Oggi è la giornata mondiale dell’acqua. Per festeggiare vorremo ricordare che in Italia il prezzo dell’acqua è salito in media dal 2000 al 2009 –fonti Istat- di oltre il 47% e che ogni famiglia indipendentemente dal comune d’abitazione spende all’anno oltre 250 euro per il servizio idrico con un consumo di più di 190 litri cubici.

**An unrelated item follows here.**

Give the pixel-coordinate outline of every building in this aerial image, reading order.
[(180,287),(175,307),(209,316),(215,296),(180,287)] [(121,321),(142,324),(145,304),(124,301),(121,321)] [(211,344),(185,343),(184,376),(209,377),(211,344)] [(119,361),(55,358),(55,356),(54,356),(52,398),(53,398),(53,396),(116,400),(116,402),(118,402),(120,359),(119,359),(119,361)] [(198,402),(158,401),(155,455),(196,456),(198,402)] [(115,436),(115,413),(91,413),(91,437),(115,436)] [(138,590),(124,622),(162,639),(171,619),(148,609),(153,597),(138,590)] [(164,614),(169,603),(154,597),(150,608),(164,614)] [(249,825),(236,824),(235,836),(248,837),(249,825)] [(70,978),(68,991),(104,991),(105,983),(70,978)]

Prezzi dell'acqua in Europa: a prezzi più elevati corrisponde un colore più scuro. Fonte: UNEP

Prezzi dell'acqua in Europa: a prezzi più elevati corrisponde un colore più scuro. Fonte: UNEP

I prezzi del 2009 – segnalava AdnKronos-  subivano un inflazione del 5,4% rispetto al 2007 in diversi ma la situazione dipende dai capoluoghi:

  • Campania (+34,3% a Salerno, +31,9 a Benevento)
  • Emilia Romagna (+21,4% a Parma, +10% a Ravenna
  • Basilicata (+16,1 a Potenza e Matera)
  • Veneto (+16,3% a Padova e +12,3 a Verona)
  • Lombardia (+15,9 a Lodi e + 13,4% a Cremona)
  • Piemonte (+14,5% a Verbania, +12,8 a Novara)
  • Marche (+14,4% ad Urbino e +11,5 ad Ancona)
  • Friuli (+12,1% Gorizia)

Nel 2010 l’acqua più cara…

–per il rincaro dell’oro blu- è quella dei pratesi che pagheranno oltre 30 euro in più rispetto all’anno scorso. Il motivo? Il cda dell’Autorità di Ambito Aato3 ha approvato nuove tariffe per l’anno 2010. Per le famiglie toscane queste saranno le nuove normative:

  • +6 euro per le famiglie che consumano 50 m3/annui
  • +12 euro per le famiglie con consumi di 100 m3/annui
  • + 20 euro per quelle con consumi di 150 m3/annui
  • + 31 euro per le famiglie che annualmente consumano 200 m3/annui.